Onderzoeksmethodologie
Onderzoek= systematisch proces v : vragen stellen (onderzoeksvraag/hypothese formuleren),
vragen beantwoorden (de juiste onderzoeksmethode toepassen), aantonen dat je antwoorden valide
zijn (publiek overtuigen van betrouwbaar onderzoek) en onderzoeksresultaten delen
Types onderzoeksvragen: exploratief, beschrijvend, verklarend, design onderzoek
Types onderzoek:
- Fundamenteel/theoriegericht vs praktijkgericht/beleidsgericht
- Verkennend, beschrijvend, verklarend
- Experimenteel vs niet-experimenteel
- Kwalitatief vs kwantitatief
- Transversaal/cross-sectioneel vs longitudinaal
- Inductief vs deductief
Inductief= vanuit een probleem vertrekken en onderzoeken wat de oorzaak is (v waarnemingen tot
geldige uitspraken komen) (gebruik v grounded theorie)
Deductief= van een algemeen aanvaarde theorie naar het bewijs van de theorie in het probleem dat
onderzocht wordt (uit bestaande kennis, nieuwe kennis afleiden) (meestal kwantitatief onderzoek)
Elementen sociaalwetenschappelijk onderzoeksproces:
- Literatuur onderzoek (literatur review)

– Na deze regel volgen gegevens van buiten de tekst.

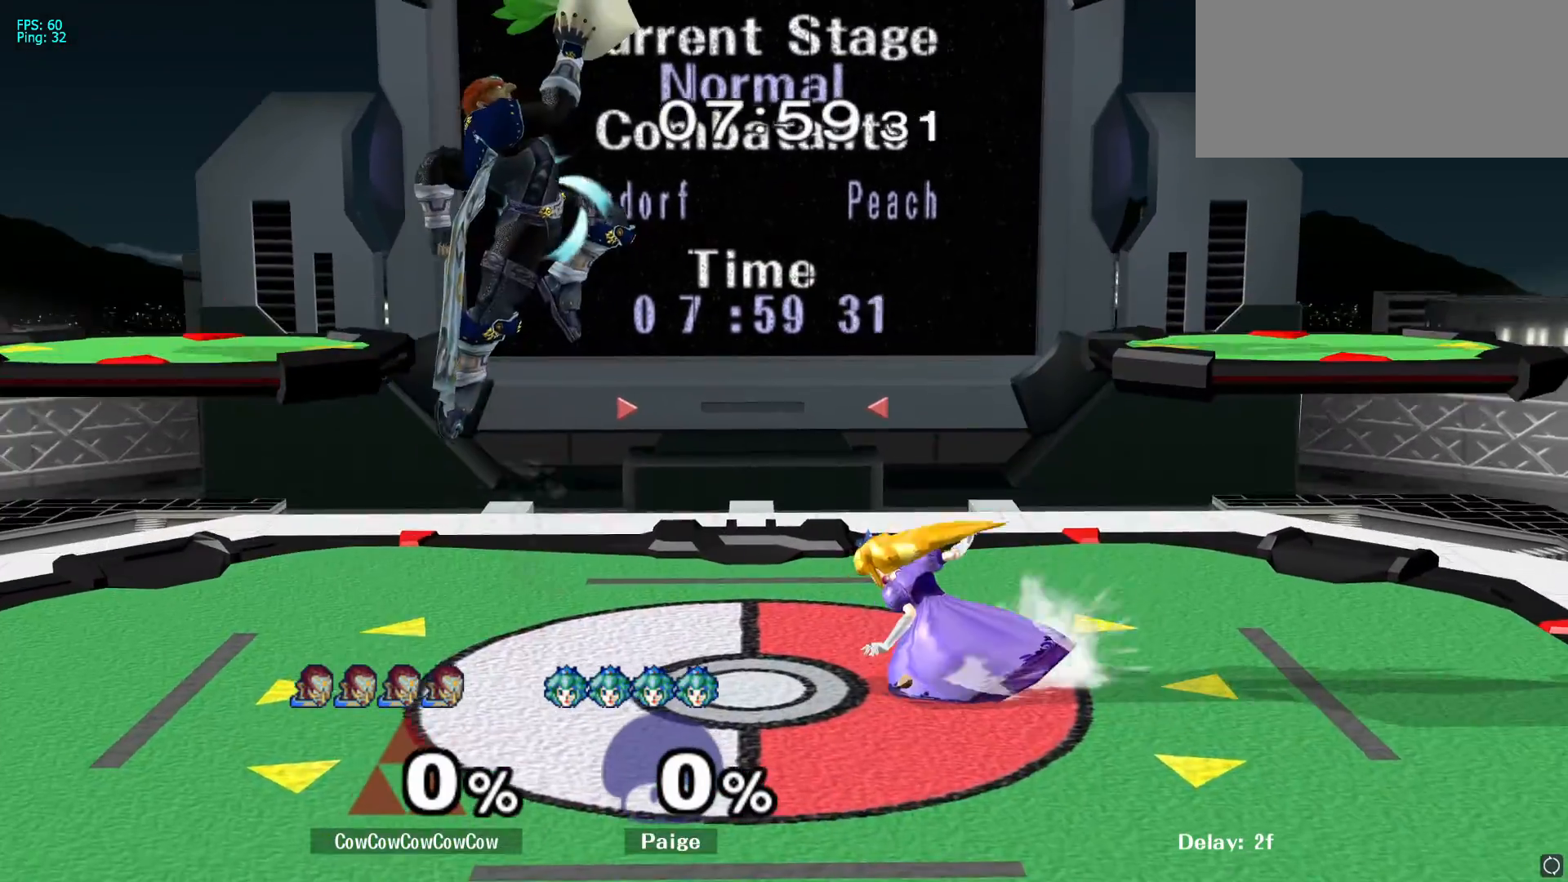
{"buttons": [], "left_stick": "right", "right_stick": "down", "events": [[33, "left_stick", "left"], [233, "Y", "down"], [300, "left_stick", "right"], [333, "Y", "up"], [483, "right_stick", "down"]]}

- Concepten en theorieën (conceptsandtheories)
- Onderzoeksvragen (Research questions)
- Steekproeven (Sampling)
- Data verzameling (Data collection)
- Data analyse (Data analysis) = applicatie statistische technieken, transcriptie, coding
- Rapportering (Writing up the research) ; introductie, literatuurstudie, onderzoeksmethode,
resultaten, discussie, conclusie
Een onderzoeksmethode= een techniek om data te verzamelen, keuze van de onderzoeksmethode
reflecteert keuzes over het type van instrumenten / technieken die hiervoor gebruikt worden (bv.
gestructureerde topiclijst voor interviews, vragenlijst,..)
Context onderzoeksmethoden (invloed): theorieën, de bestaande kennis, standpunt over de relatie
tussen theorie en onderzoek (inductief/deductief), hoe onderzoek uitgevoerd moet worden
(epistemologie), standpunt sociale wereld (intern/extern: ontologie), waarden van de
onderzoekscommunity (ethisch), voor wat moet onderzoek dienen (kennis uitbreiden,
praktijkgericht), politieke context (subsidies), persoonlijke interests voor topics
Maw: theorie, epistemologie, ontologie, waarden, praktische overwegingen
,Types onderzoeksvragen -> Denscombe (6)
1. Uitkomst voorspellen (gebeurt y onder omstandigheden van a en b?)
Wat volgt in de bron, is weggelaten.